The ability to identify individuals destined to develop Alzheimer's disease (AD) within the next 10-15 years with a high degree of confidence provides a unique opportunity to assess the efficacy of therapies at asymptomatic and very early stages of dementia. Although there are differences between dominantly inherited AD and the more common age-associated sporadic disease, the results of the early intervention in this study will have implications for future studies and treatments in sporadic AD. Families with known disease-causing mutations are extremely rare and are geographically dispersed throughout the world. These constraints necessitate a specialized study design. Many of the subjects in this study will not yet have any cognitive symptoms of AD; they will be "asymptomatic" carriers of mutations that cause Autosomal Dominant Alzheimer's disease and would be expected to perform normally on standard cognitive and functional testing. Imaging and fluid biomarkers will be used to demonstrate that the treatment compounds have engaged their therapeutic targets. A set of cognitive measures designed to assess the very earliest and most subtle cognitive changes will be collected. Additionally, because many at-risk individuals decide not to know whether they have the disease-associated mutation or not, some of the at-risk individuals enrolled in this study will not have the disease causing mutations; they will be "mutation negative". It is important to enroll non-carrier subjects to avoid coercion (e.g., potential subjects may be pressured into genetic testing to learn their genetic status in order to be eligible for the trial). These mutation negative individuals will be assigned to the placebo group; subjects and site study staff will remain blinded as to these individuals' active or placebo group assignment and mutation status. Thus, the study will be double blinded for placebo and for mutation status, except for mutation positive subjects who are aware of their genetic status. Two different therapies will be tested in order to increase the likelihood that an effective treatment will be discovered. They were selected for this trial based on mechanism of action and available data on efficacy and safety profile.
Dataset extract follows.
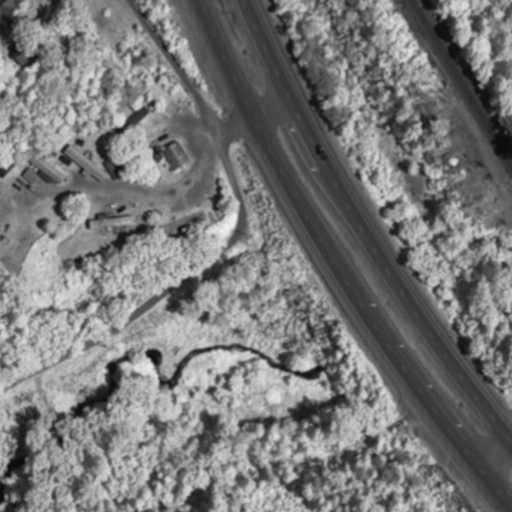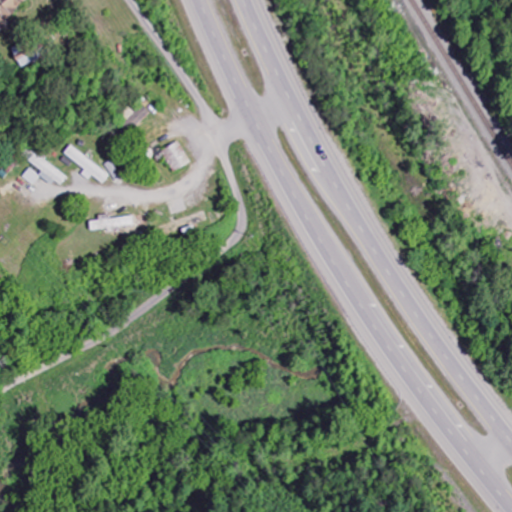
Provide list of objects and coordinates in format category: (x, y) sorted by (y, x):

The study design includes a pooled placebo arm shared by all treatment groups. Mutation positive subjects will be randomized to one of the four study arms (gantenerumab:gantenerumab placebo:solanezumab:solanezumab placebo) in an overall 3:1:3:1 ratio for active drug:placebo. Mutation negative subjects will all receive placebo. Importantly, subjects and study staff will not be blinded as to which treatment group each subject has been assigned; they will be blinded as to whether subjects have been randomized to active drug or placebo arms. Biomarker data will be analyzed for prespecified endpoints consistent with the drug's mechanism of action and known effects on the tested biomarkers. The primary cognitive endpoint will be the same for both treatment arms. Interim analyses of the imaging or fluid biomarker endpoint will assess safety and whether each study drug engages its biological targets. This biomarker approach is particularly important in this study as most study subjects will be cognitively normal at the time of enrollment and most will remain cognitively normal during the first 2 years of the study. The cognitive composite is designed to assess subtle cognitive changes that may be detectable before the onset of dementia. The four year cognitive endpoint will allow for analysis of these subtle cognitive changes.